Building Mental Health

By Sage Yamashita, Intern Reporter

Many people may not realize they must care for their mental health. Aaron Mitchell, a mental health counselor, wants to ensure Molokai’s community has his services to care for theirs. 

“Many don’t get help until their circumstances become dire,” said Mitchell. “Since the beginning of time, youth have been going to their elders with their problems. They didn’t wait. Why do we wait today?”

Mitchell is the owner of Molokai Mental Health, where psychological tools that span across cultures are taught.  

“There’s space for your religion, spirituality and cultural values, whatever they might be,” said Mitchell.

Mitchell’s motivation for opening Molokai Mental Health stems from his own experience.
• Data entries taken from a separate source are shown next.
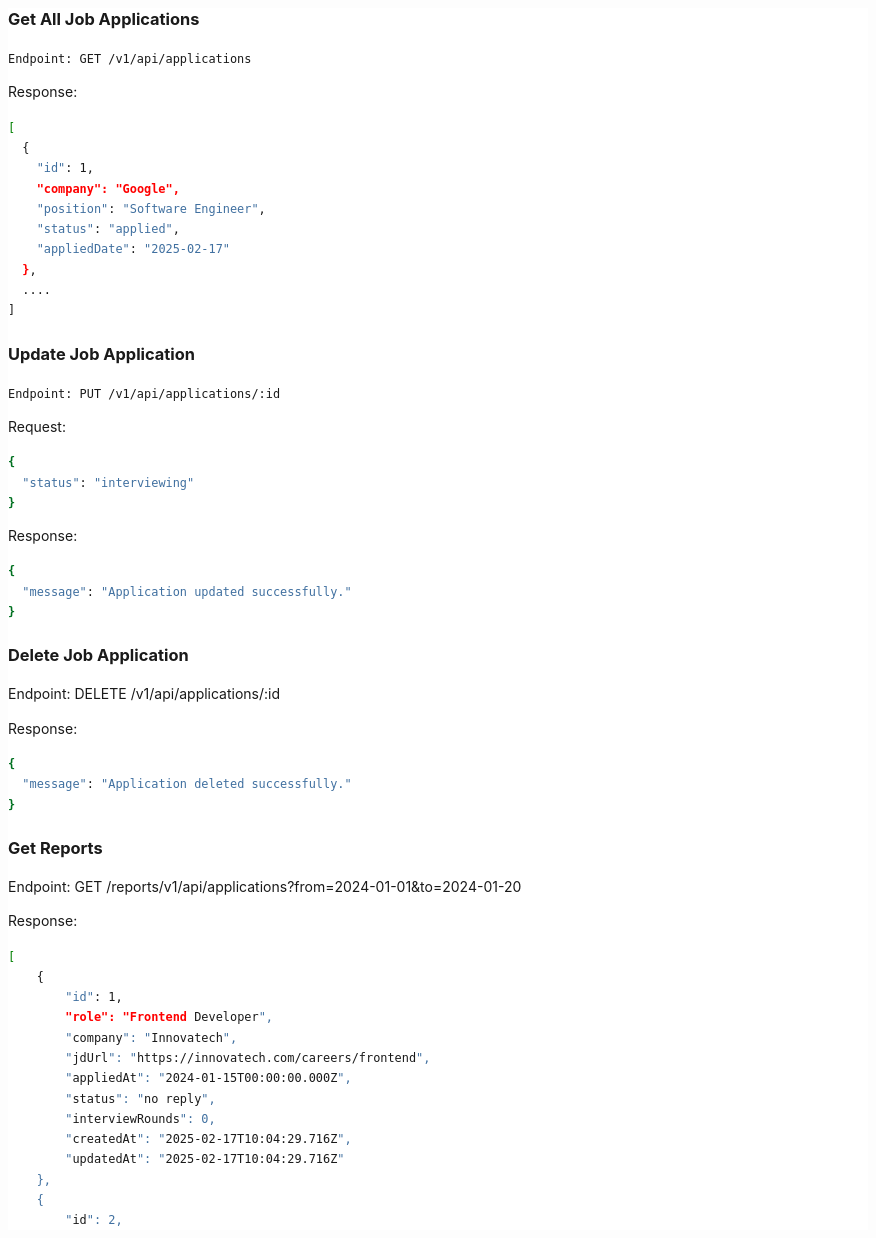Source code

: ### Get All Job Applications
``` sh
Endpoint: GET /v1/api/applications
``` 
Response:
```sh
[
  {
    "id": 1,
    "company": "Google",
    "position": "Software Engineer",
    "status": "applied",
    "appliedDate": "2025-02-17"
  },
  ....
]
```

### Update Job Application
``` sh
Endpoint: PUT /v1/api/applications/:id
``` 
Request:
``` sh
{
  "status": "interviewing"
}
```
Response:
``` sh
{
  "message": "Application updated successfully."
}
```

### Delete Job Application

Endpoint: DELETE /v1/api/applications/:id

Response:
``` sh
{
  "message": "Application deleted successfully."
}
```

### Get Reports

Endpoint: GET /reports/v1/api/applications?from=2024-01-01&to=2024-01-20

Response:
```sh
[
    {
        "id": 1,
        "role": "Frontend Developer",
        "company": "Innovatech",
        "jdUrl": "https://innovatech.com/careers/frontend",
        "appliedAt": "2024-01-15T00:00:00.000Z",
        "status": "no reply",
        "interviewRounds": 0,
        "createdAt": "2025-02-17T10:04:29.716Z",
        "updatedAt": "2025-02-17T10:04:29.716Z"
    },
    {
        "id": 2,
```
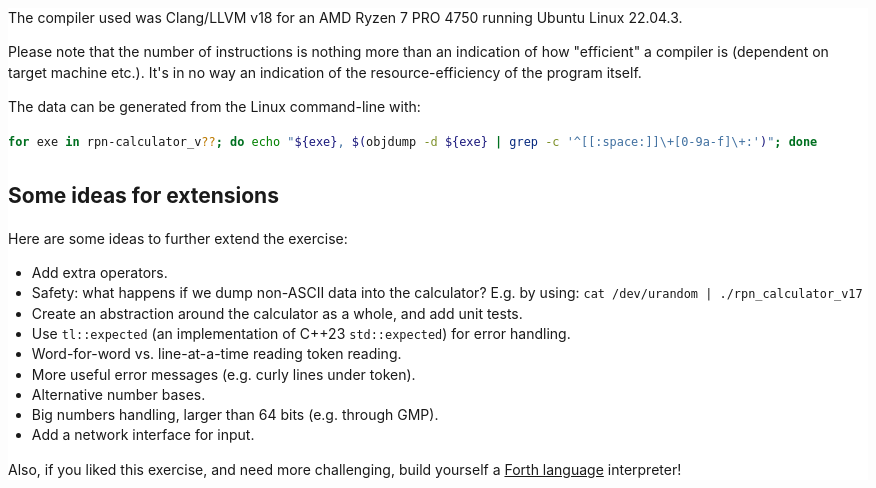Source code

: The compiler used was Clang/LLVM v18 for an AMD Ryzen 7 PRO 4750 running Ubuntu Linux 22.04.3.

Please note that the number of instructions is nothing more than an indication of how "efficient" a compiler is (dependent on target machine etc.).
It's in no way an indication of the resource-efficiency of the program itself.

The data can be generated from the Linux command-line with:

```sh
for exe in rpn-calculator_v??; do echo "${exe}, $(objdump -d ${exe} | grep -c '^[[:space:]]\+[0-9a-f]\+:')"; done
```

## Some ideas for extensions

Here are some ideas to further extend the exercise:

- Add extra operators.
- Safety: what happens if we dump non-ASCII data into the calculator? E.g. by using: `cat /dev/urandom | ./rpn_calculator_v17`
- Create an abstraction around the calculator as a whole, and add unit tests.
- Use `tl::expected` (an implementation of C++23 `std::expected`) for error handling.
- Word-for-word vs. line-at-a-time reading token reading.
- More useful error messages (e.g. curly lines under token).
- Alternative number bases.
- Big numbers handling, larger than 64 bits (e.g. through GMP).
- Add a network interface for input.

Also, if you liked this exercise, and need more challenging, build yourself a [Forth language](https://en.wikipedia.org/wiki/Forth_(programming_language)) interpreter!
In his early 20s, Mitchell went through a very traumatic event. Because of the lack of cultural practitioners around his previous home, he moved 600 miles back home.

“When I needed help, the psychologist I was referred to specialized in rescue-based trauma for first responders. He didn’t understand my healing process and I couldn’t wrap my mind around his,” said Mitchell. “I was suddenly faced with a need for help and nobody to provide it.”

Mitchell holds a bachelor’s degree in psychology and master’s degree in mental health counseling. He uses an American Indigenous approach to psychological health. 

The programs at Molokai Mental Health are structured privately and held virtually. Patients attend an online program through Zoom and have the option to hide the screen and change a name. The program teaches the tools to address challenges while keeping their issues private. According to Mitchell, the tools are simple, quick and easy to learn.  

Mitchell’s work is based on how much health is reflected in the land, the waters, the weather and the community. These tools he teaches become a daily practice that take up no time and are easily integrated into everyday things. 

“We learn it while doing the things we love and care about most: fishing, hunting, art, farming, faith or strengthening community,” said Mitchell. “The tools are right there for them to use in the moment and nobody needed to know what they were doing.”  

To sign up for Mitchell’s services, go to Molokai Mental Health’s website at molokaimentalhealth.com, find the program that suits you, and register.  The programs last three to six sessions and Mitchell meets with the client online once a week.  

“I’ve heard many say, ‘It takes a lot to admit we need help.’ It did for me, too,” said Mitchell. “The fact is, we all need support; it is part of being human.”